* [LOS REGISTROS]:
____
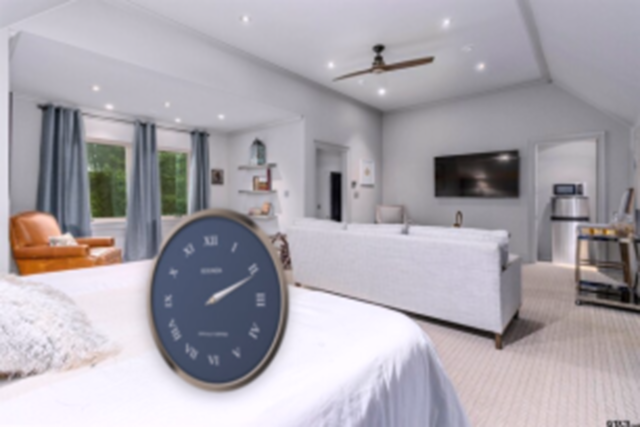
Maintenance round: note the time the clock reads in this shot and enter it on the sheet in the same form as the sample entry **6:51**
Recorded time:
**2:11**
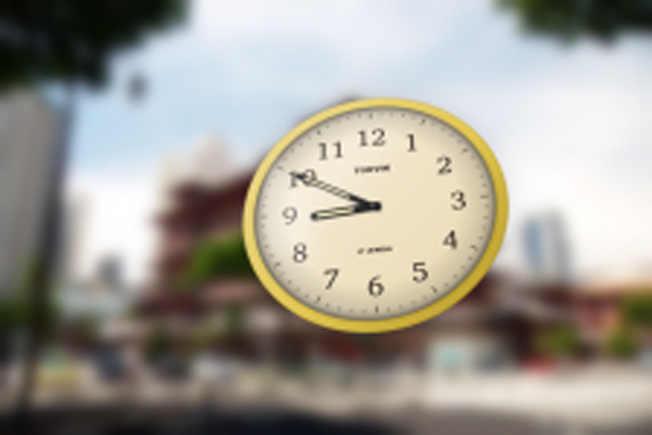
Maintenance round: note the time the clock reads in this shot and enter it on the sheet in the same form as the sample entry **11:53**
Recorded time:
**8:50**
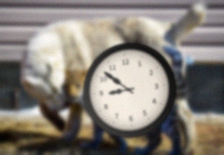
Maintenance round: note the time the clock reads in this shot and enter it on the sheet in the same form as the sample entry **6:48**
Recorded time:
**8:52**
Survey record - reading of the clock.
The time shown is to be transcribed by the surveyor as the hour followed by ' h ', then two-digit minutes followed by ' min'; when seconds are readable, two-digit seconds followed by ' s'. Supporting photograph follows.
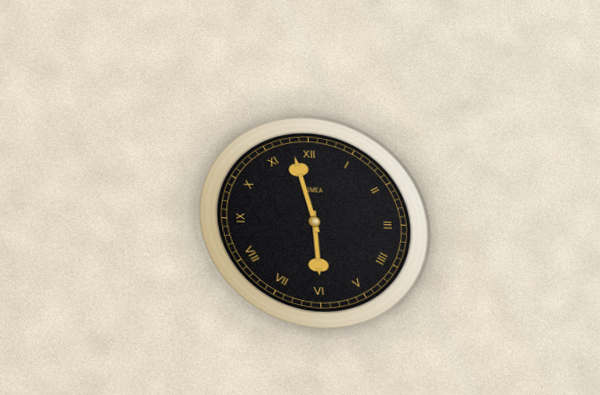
5 h 58 min
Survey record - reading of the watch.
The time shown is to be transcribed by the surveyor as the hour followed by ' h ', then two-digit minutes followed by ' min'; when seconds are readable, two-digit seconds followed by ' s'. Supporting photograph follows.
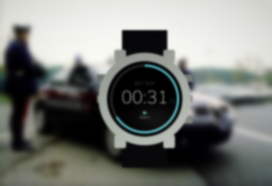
0 h 31 min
____
* [PROBLEMA PLANTEADO]: Extrae, por favor, cada línea de los registros en la que aparezca la palabra "form".

* [RESPUESTA]:
Maintenance round: note the time the clock reads in this shot and enter it on the sheet in the same form as the sample entry **6:51**
Maintenance round: note the time the clock reads in this shot and enter it on the sheet in the same form as the sample entry **11:53**
Maintenance round: note the time the clock reads in this shot and enter it on the sheet in the same form as the sample entry **6:48**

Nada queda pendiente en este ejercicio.